*** Opening of TASK INPUTS ***

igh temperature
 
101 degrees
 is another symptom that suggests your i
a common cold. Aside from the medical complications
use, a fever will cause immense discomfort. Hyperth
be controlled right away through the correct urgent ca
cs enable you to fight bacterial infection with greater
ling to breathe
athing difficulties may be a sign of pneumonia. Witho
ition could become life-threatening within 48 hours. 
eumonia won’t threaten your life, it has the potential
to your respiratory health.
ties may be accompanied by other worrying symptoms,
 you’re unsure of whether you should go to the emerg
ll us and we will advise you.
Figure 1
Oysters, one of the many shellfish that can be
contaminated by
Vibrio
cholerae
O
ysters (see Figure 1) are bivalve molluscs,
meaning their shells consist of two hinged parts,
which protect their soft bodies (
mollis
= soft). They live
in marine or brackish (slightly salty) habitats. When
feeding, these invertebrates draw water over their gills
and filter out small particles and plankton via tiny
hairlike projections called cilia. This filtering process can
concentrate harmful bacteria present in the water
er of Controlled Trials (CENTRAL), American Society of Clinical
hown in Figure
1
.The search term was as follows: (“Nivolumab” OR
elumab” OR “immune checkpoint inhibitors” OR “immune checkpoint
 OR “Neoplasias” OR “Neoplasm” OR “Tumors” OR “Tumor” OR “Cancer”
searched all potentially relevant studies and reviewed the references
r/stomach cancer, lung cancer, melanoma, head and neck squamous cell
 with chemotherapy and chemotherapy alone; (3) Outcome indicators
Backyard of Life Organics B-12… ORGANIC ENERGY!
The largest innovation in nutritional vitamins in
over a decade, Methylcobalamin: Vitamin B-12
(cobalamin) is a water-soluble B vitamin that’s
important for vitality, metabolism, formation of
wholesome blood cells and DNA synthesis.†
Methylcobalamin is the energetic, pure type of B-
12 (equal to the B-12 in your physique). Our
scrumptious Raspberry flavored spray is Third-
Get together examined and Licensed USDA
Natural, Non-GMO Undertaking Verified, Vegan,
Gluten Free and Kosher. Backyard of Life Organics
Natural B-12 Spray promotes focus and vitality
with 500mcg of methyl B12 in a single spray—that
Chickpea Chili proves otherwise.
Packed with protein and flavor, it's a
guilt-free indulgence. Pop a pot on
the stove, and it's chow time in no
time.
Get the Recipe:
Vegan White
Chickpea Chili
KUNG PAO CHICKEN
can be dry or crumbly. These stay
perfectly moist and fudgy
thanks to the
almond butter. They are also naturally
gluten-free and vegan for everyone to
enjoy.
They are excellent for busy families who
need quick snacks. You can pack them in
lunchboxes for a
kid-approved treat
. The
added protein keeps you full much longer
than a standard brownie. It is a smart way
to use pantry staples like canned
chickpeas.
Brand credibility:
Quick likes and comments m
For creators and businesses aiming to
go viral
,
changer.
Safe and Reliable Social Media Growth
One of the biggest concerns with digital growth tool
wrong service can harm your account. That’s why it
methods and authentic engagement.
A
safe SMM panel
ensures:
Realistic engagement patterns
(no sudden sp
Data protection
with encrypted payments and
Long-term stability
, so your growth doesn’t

*** Close of TASK INPUTS ***

WORK INSTRUCTIONS: Using the data above, reproduce exactly the lines between those holding "use, a fever" and "to your respiratory health.", inclusive, and no others.

RESULT BELOW:
use, a fever will cause immense discomfort. Hyperth
be controlled right away through the correct urgent ca
cs enable you to fight bacterial infection with greater
ling to breathe
athing difficulties may be a sign of pneumonia. Witho
ition could become life-threatening within 48 hours. 
eumonia won’t threaten your life, it has the potential
to your respiratory health.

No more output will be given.